We sit there, he and I, in the examination room, my shirt soaked from chest to back by his tears, as the medicine starts to work. The benadryl makes him sleepy and he naps on me for about two hours. When he wakes, I feed him some lunch and we wait.

We wait until a little after 8 that night; some seven hours after we pull in to the ER. They need to observe him for a six or seven hour period after the medication is administered.

He was a lot better after his nap. He ate and the swelling had gone right down. He took my hand and we took several laps together in the ER, him in his little gown and diaper, all smiles, by that point. All smiles, up until I asked a nurse to hold him so I could go to the bathroom. He came with me, in the end.

We were home very late, with all sorts of prescriptions for things like Epi Pens and with instructions about making sure he eats no other nut products.

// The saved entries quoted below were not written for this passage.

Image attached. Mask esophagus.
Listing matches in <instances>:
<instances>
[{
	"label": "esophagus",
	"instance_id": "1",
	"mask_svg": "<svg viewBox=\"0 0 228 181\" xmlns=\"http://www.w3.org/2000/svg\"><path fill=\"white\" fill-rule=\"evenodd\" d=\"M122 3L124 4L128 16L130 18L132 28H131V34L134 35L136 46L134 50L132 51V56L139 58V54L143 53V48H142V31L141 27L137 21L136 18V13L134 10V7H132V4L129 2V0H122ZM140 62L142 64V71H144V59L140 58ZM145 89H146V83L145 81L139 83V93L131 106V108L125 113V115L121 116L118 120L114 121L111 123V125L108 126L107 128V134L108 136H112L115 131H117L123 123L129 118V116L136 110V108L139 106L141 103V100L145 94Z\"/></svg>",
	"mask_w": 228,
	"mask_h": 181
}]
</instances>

The house is being purged of them and when we went out to eat on Monday, we confirmed that the restaurant was not cooking with peanut oil.

We are all a bit exhausted and kind of freaked out by the need to be even more vigilant going forward.

You assess these risks for your life but, like all risk plans, your assessments do not always survive contact with reality.

Posted by Random Penseur at October 16, 2007 03:49 PM | TrackBack
Comments

My dad once described to me the time that they rushed me to the emergency room, when I was about three months old. He was telling me this thirty years later, and I still detected a note of fear in his voice.
I can't begin to imagine how you felt. I'm so glad your baby is ok, and good luck with avoiding peanuts. That's going to be a joy, I'm sure.

Posted by: nic at October 16, 2007 05:18 PM

I'm so glad he's ok!

Posted by: Kathy at October 17, 2007 12:28 AM

oh my! I'm glad it was nothing more serious!

Posted by: caltechgirl at October 17, 2007 04:14 PM

My son isn't allergic to peanuts but to aspirin, penicilin and sunflower seeds. Although he's all grown up now, I still remember making several of those hospital runs (once with a police escort) and get light headed. You're fortunate in that the public is becoming better educated about peanut allergies.

I can't say it gets easier because it doesn't but being ever vigilant does become a habit. You'll all be fine.

Posted by: Jocelyn at October 18, 2007 01:31 PM

I can't imagine going through that horrifying experience. But 90 mph on the Merrit Parkway?!!

Glad to read that the little guy came through it all right. The downside is, of course, macadamias nevermore.

Posted by: Tuning Spork at October 22, 2007 07:41 PM

Zoicks. I have a couple of students every year who have to tote Epi-Pens, and so far, I've been heaving sighs of relief that it's not me ... yet. Can't imagine what you lived through just there. I'd be set back on my heels a bit, too.

Posted by: Caroline at October 22, 2007 08:47 PM

Scary, scary! So glad it all turned out ok!

Posted by: Monica C. at October 24, 2007 03:59 PM

Holy Cow, RP! I am glad to hear the he is doing well. I cannot imagine going through that.